■ **TASK STATEMENT**
Please return the lines below word for word, omitting the pictures.

+---+

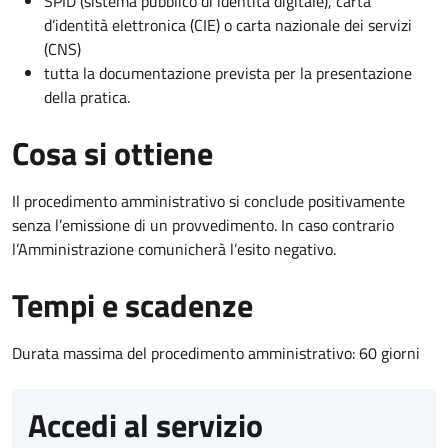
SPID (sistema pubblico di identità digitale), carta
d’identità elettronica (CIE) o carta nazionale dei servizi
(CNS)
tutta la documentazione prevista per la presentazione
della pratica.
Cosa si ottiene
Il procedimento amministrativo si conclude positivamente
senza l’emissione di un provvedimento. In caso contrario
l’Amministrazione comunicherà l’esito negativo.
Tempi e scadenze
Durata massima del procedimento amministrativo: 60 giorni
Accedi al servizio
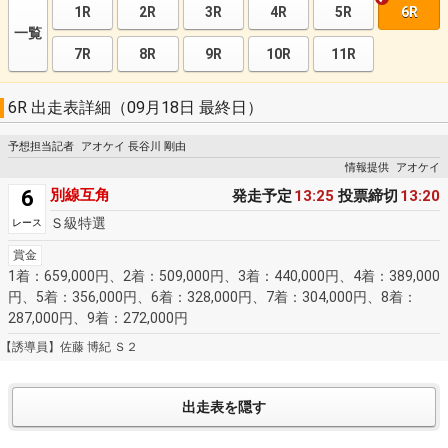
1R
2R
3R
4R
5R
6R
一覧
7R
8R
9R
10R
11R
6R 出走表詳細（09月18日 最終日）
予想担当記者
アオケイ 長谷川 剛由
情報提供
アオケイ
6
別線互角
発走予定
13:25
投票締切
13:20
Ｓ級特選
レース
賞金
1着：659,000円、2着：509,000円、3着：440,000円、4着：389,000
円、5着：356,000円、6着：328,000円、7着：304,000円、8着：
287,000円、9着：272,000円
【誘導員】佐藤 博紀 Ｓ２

+---+

■ **SOLUTION FOR THIS PROBLEM**
SPID (sistema pubblico di identità digitale), carta
d’identità elettronica (CIE) o carta nazionale dei servizi
(CNS)
tutta la documentazione prevista per la presentazione
della pratica.
Cosa si ottiene
Il procedimento amministrativo si conclude positivamente
senza l’emissione di un provvedimento. In caso contrario
l’Amministrazione comunicherà l’esito negativo.
Tempi e scadenze
Durata massima del procedimento amministrativo: 60 giorni
Accedi al servizio
1R
2R
3R
4R
5R
6R
一覧
7R
8R
9R
10R
11R
6R 出走表詳細（09月18日 最終日）
予想担当記者
アオケイ 長谷川 剛由
情報提供
アオケイ
6
別線互角
発走予定
13:25
投票締切
13:20
Ｓ級特選
レース
賞金
1着：659,000円、2着：509,000円、3着：440,000円、4着：389,000
円、5着：356,000円、6着：328,000円、7着：304,000円、8着：
287,000円、9着：272,000円
【誘導員】佐藤 博紀 Ｓ２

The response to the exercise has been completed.